The output should contain the listing word for word and no pictures.

## Information shown
___
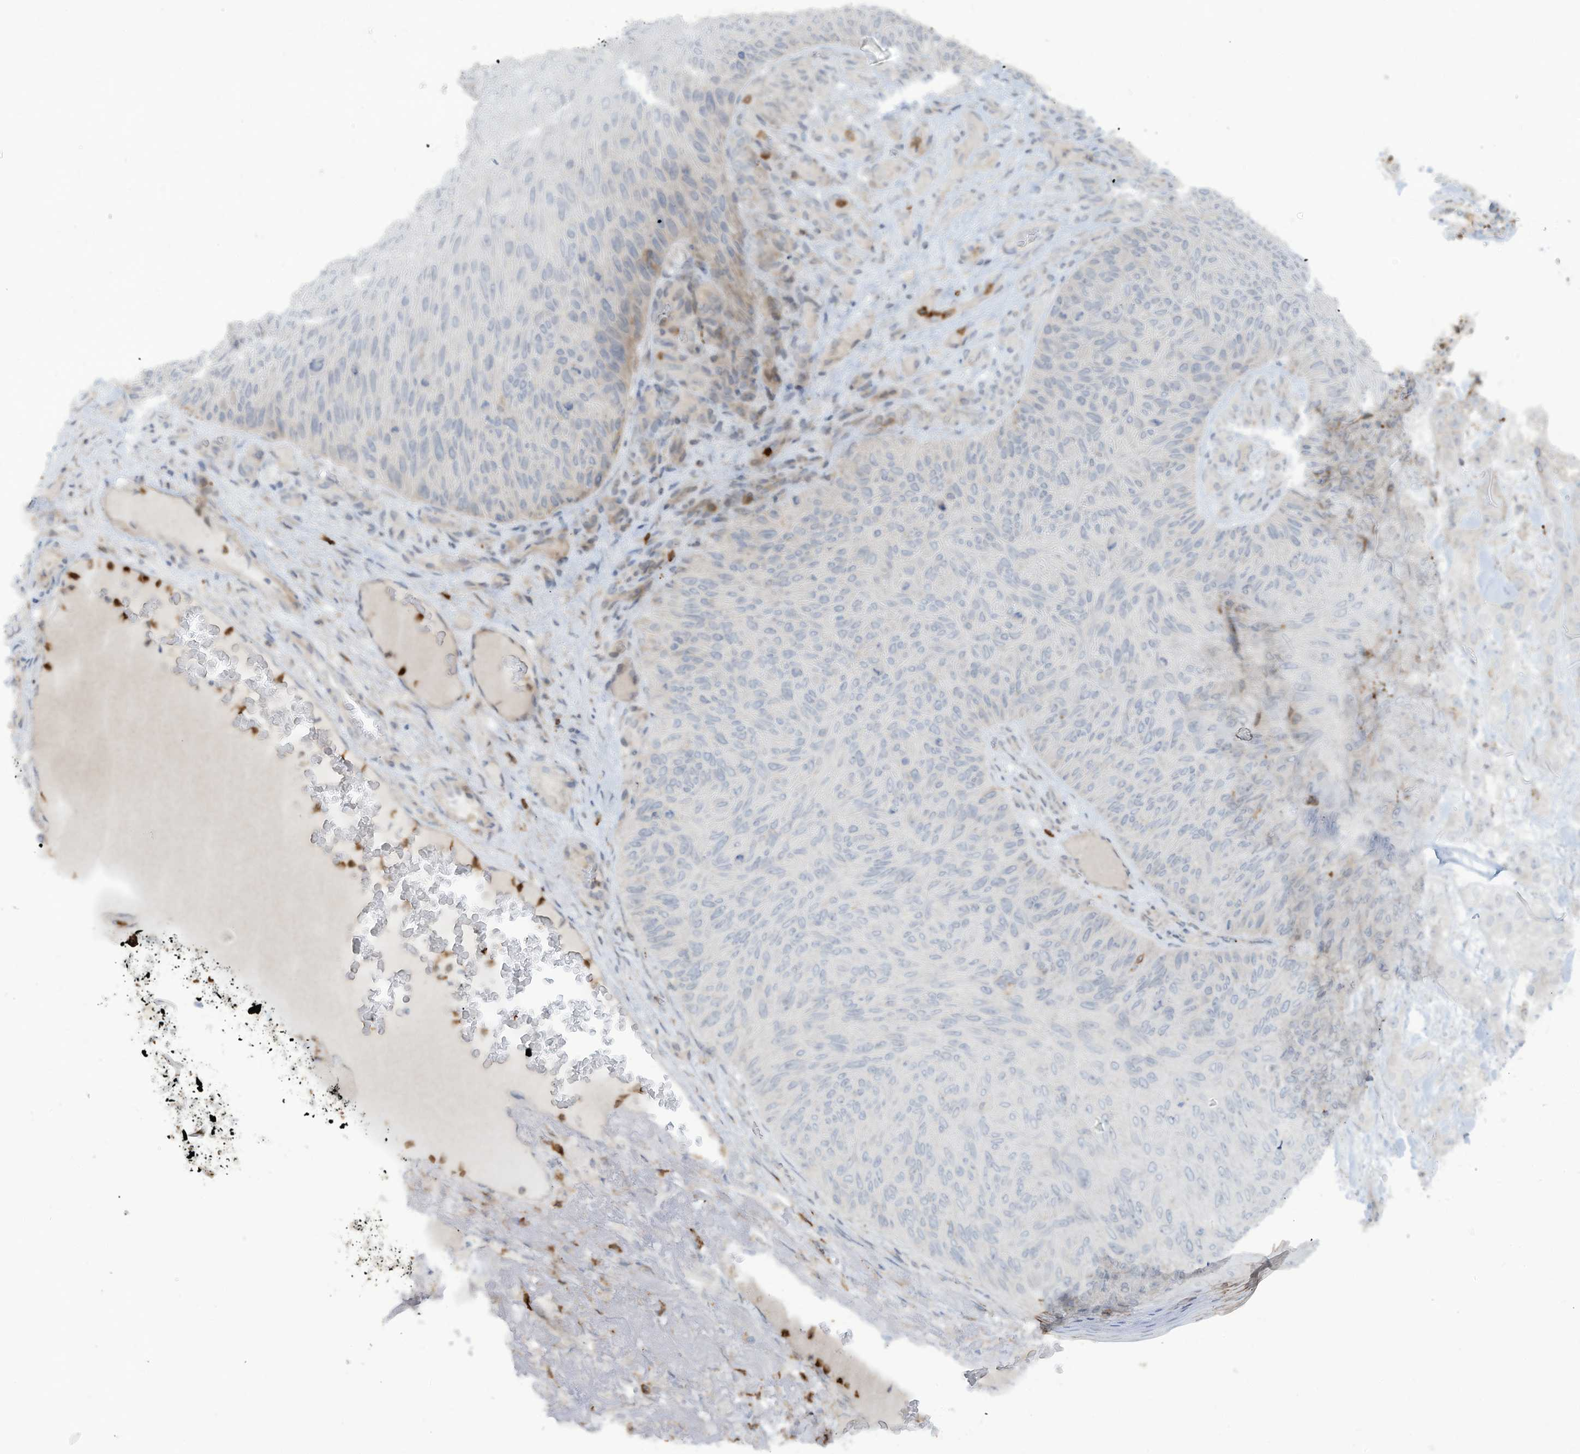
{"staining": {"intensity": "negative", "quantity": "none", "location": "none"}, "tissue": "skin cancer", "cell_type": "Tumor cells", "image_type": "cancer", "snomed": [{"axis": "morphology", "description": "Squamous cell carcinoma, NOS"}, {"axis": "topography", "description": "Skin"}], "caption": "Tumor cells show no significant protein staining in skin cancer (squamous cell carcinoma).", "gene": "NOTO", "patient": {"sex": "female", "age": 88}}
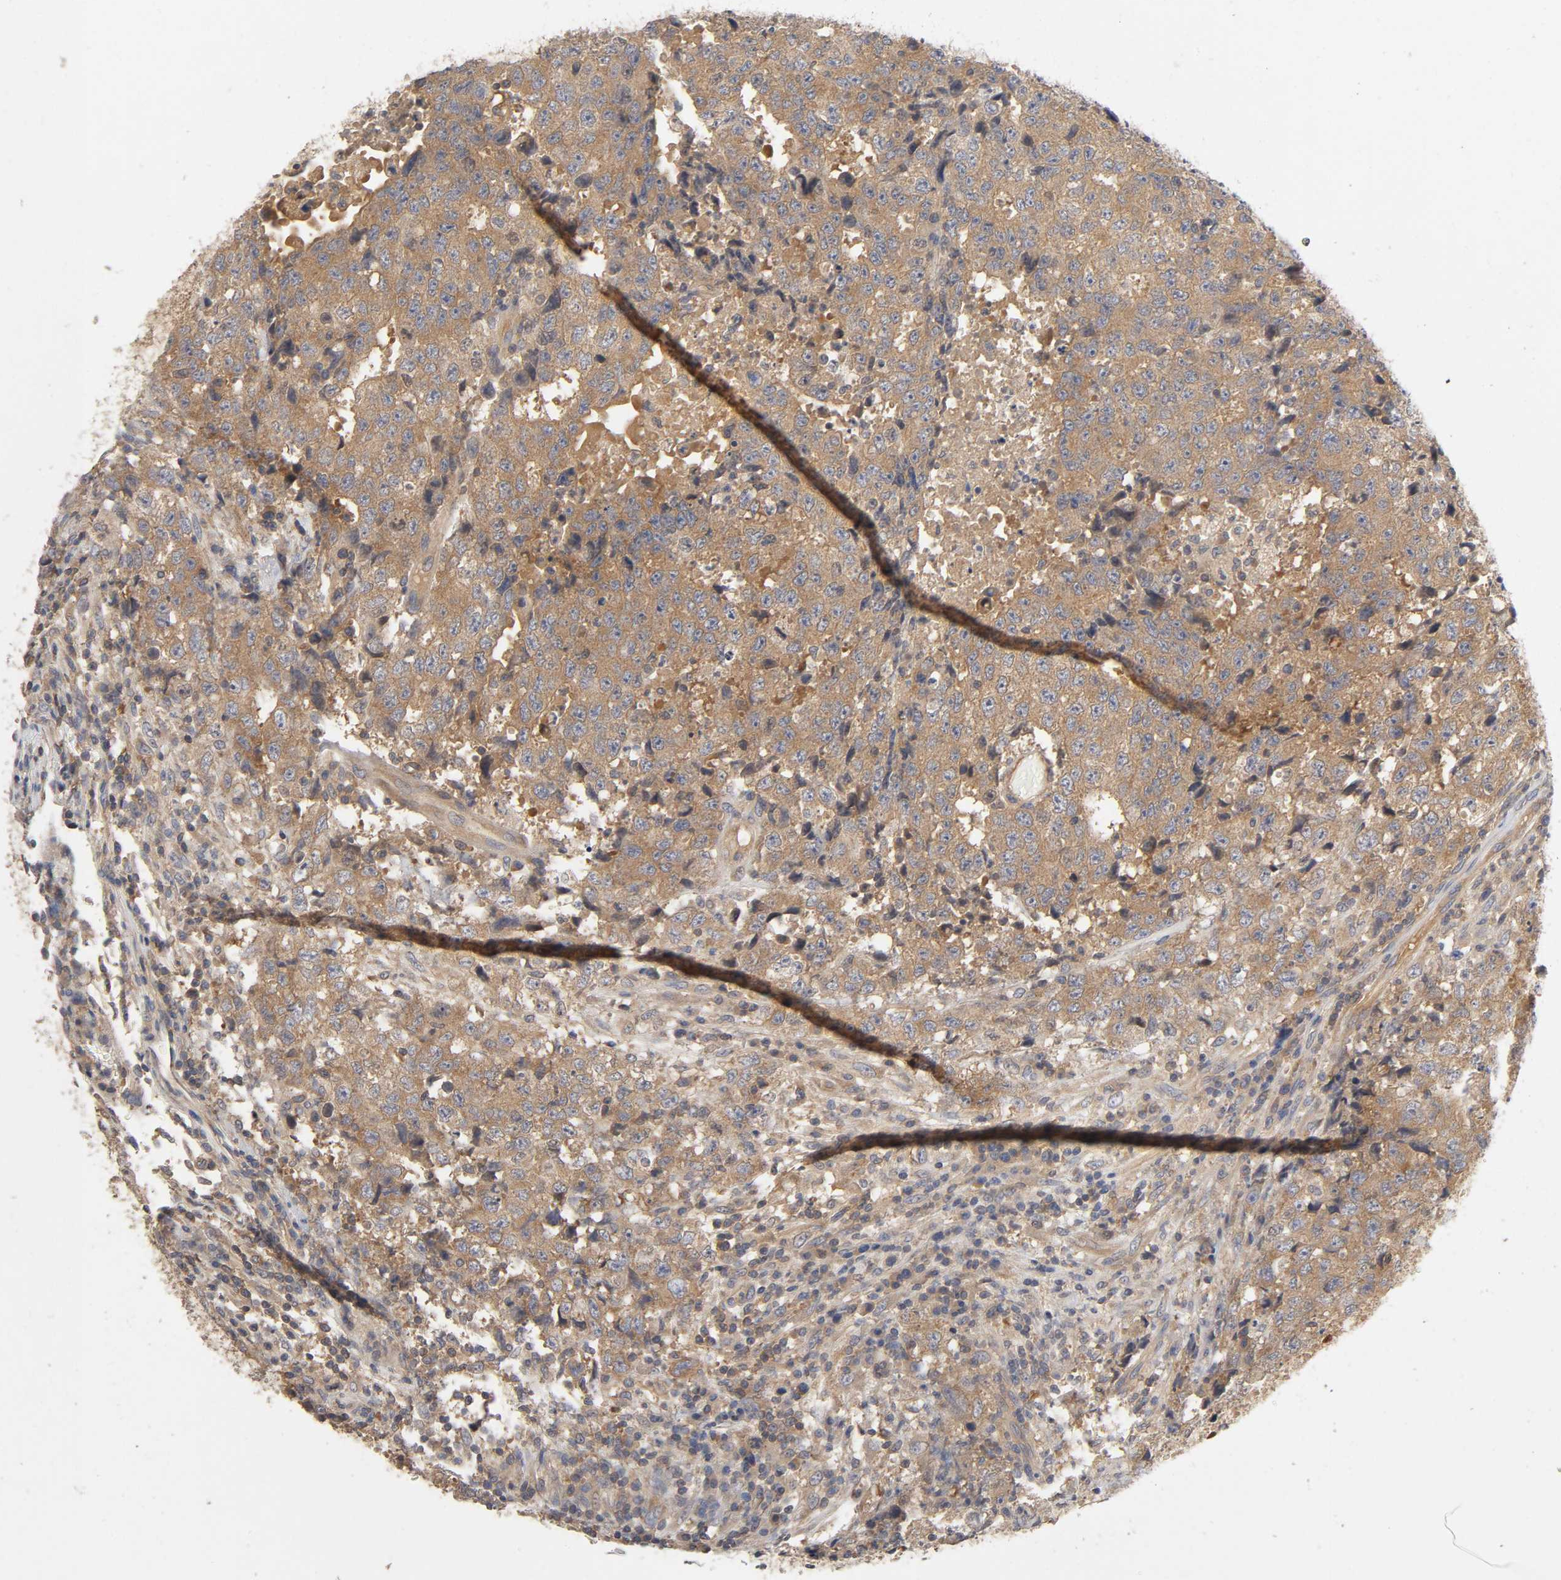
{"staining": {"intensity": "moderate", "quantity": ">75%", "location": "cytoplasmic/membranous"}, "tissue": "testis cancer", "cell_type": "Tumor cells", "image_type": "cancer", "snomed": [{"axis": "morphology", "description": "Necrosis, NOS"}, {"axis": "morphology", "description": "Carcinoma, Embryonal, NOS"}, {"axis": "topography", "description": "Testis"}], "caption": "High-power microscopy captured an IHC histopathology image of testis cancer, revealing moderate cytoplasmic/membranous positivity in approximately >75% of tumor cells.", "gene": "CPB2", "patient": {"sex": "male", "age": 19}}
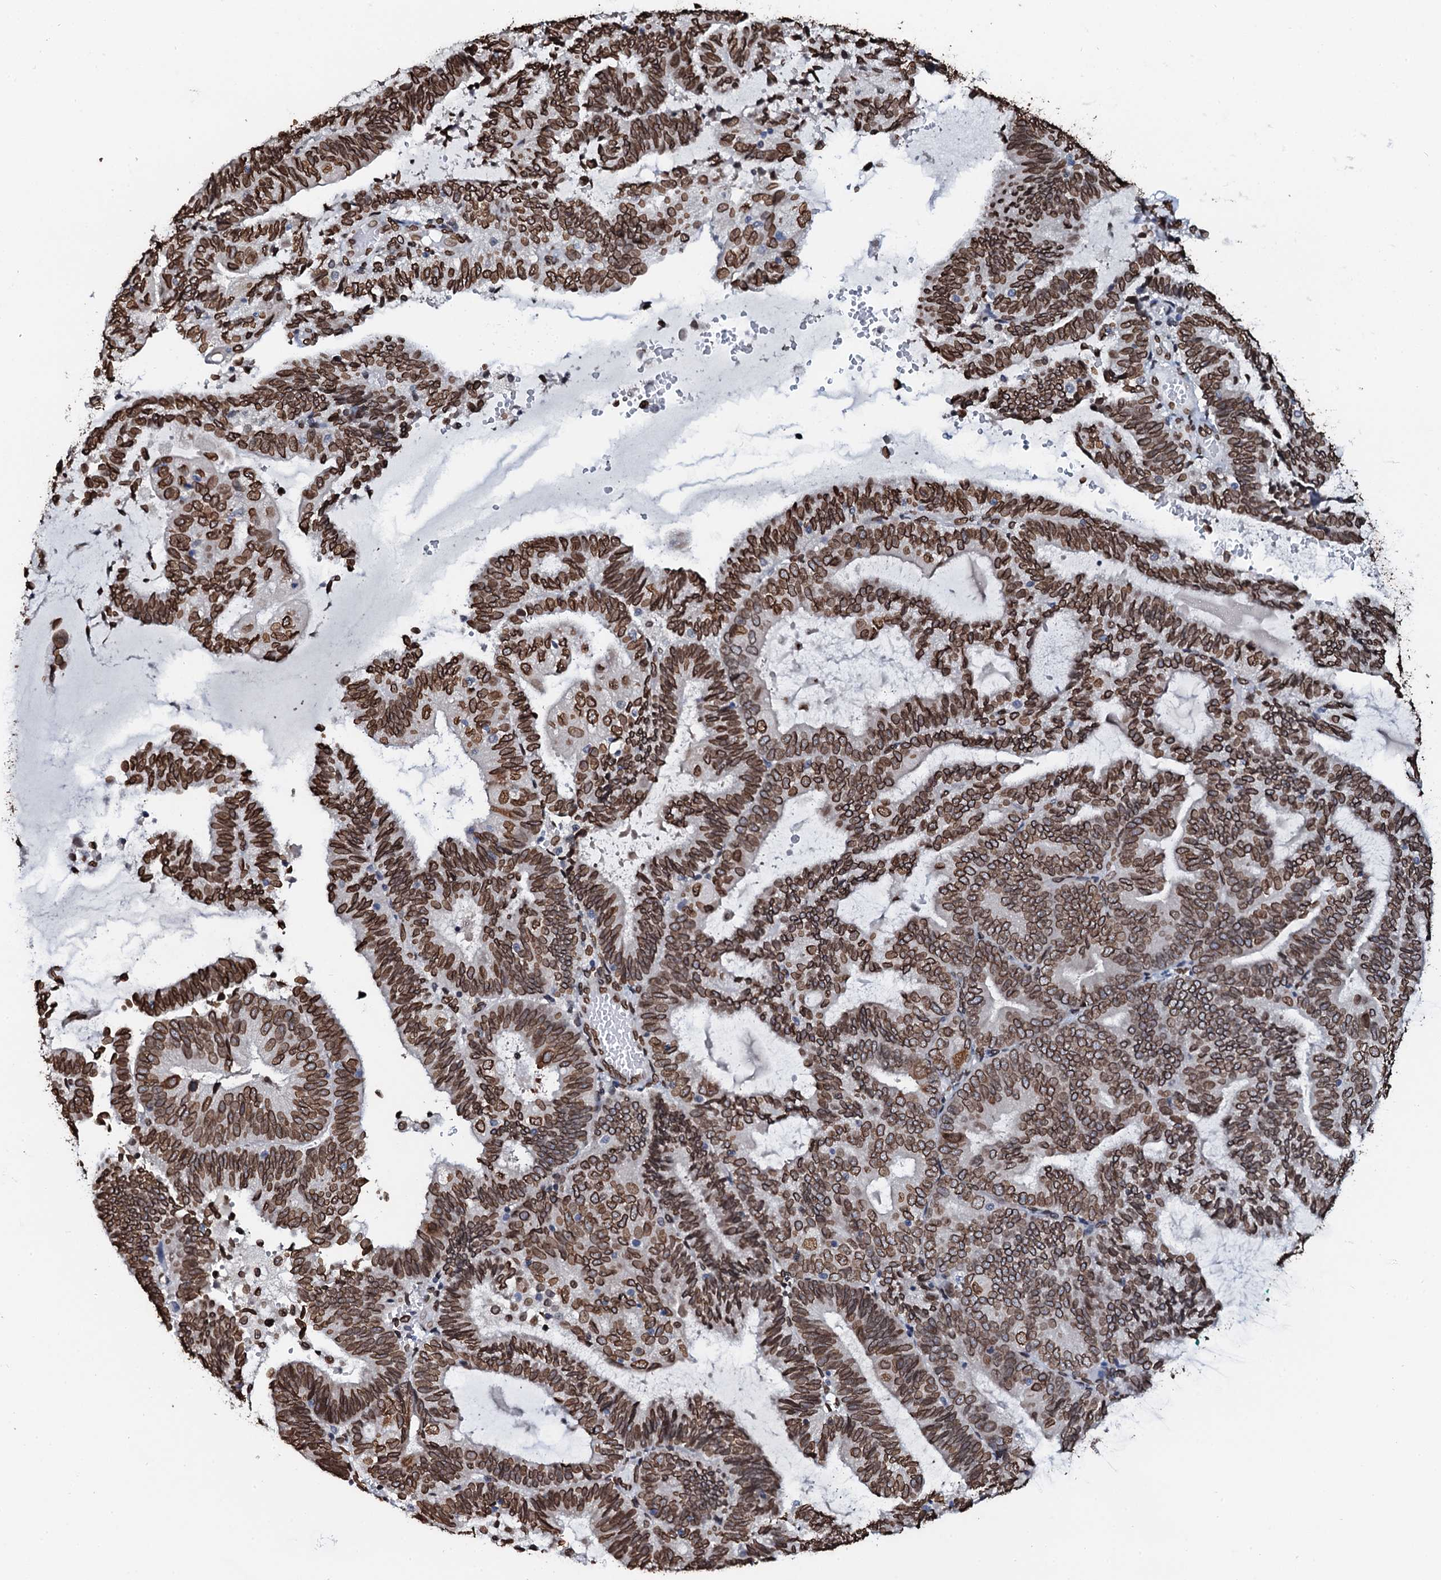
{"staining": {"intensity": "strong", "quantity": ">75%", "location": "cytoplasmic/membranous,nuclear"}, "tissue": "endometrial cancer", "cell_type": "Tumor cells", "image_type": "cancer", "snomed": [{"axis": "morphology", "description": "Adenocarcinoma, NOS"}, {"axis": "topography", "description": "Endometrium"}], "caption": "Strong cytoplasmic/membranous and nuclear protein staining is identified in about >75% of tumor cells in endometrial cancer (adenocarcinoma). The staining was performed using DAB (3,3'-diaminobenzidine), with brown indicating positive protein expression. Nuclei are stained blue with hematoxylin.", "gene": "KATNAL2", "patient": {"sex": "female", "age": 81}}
___
## Response area
{"staining": {"intensity": "negative", "quantity": "none", "location": "none"}, "tissue": "skin cancer", "cell_type": "Tumor cells", "image_type": "cancer", "snomed": [{"axis": "morphology", "description": "Squamous cell carcinoma, NOS"}, {"axis": "topography", "description": "Skin"}], "caption": "Tumor cells show no significant protein staining in skin cancer (squamous cell carcinoma).", "gene": "NOTO", "patient": {"sex": "female", "age": 88}}
{"staining": {"intensity": "moderate", "quantity": ">75%", "location": "cytoplasmic/membranous"}, "tissue": "testis cancer", "cell_type": "Tumor cells", "image_type": "cancer", "snomed": [{"axis": "morphology", "description": "Necrosis, NOS"}, {"axis": "morphology", "description": "Carcinoma, Embryonal, NOS"}, {"axis": "topography", "description": "Testis"}], "caption": "High-power microscopy captured an IHC histopathology image of testis cancer, revealing moderate cytoplasmic/membranous positivity in approximately >75% of tumor cells.", "gene": "CPB2", "patient": {"sex": "male", "age": 19}}
{"staining": {"intensity": "strong", "quantity": ">75%", "location": "cytoplasmic/membranous,nuclear"}, "tissue": "endometrial cancer", "cell_type": "Tumor cells", "image_type": "cancer", "snomed": [{"axis": "morphology", "description": "Adenocarcinoma, NOS"}, {"axis": "topography", "description": "Endometrium"}], "caption": "Strong cytoplasmic/membranous and nuclear protein staining is identified in about >75% of tumor cells in endometrial cancer (adenocarcinoma). The staining was performed using DAB (3,3'-diaminobenzidine), with brown indicating positive protein expression. Nuclei are stained blue with hematoxylin.", "gene": "KATNAL2", "patient": {"sex": "female", "age": 81}}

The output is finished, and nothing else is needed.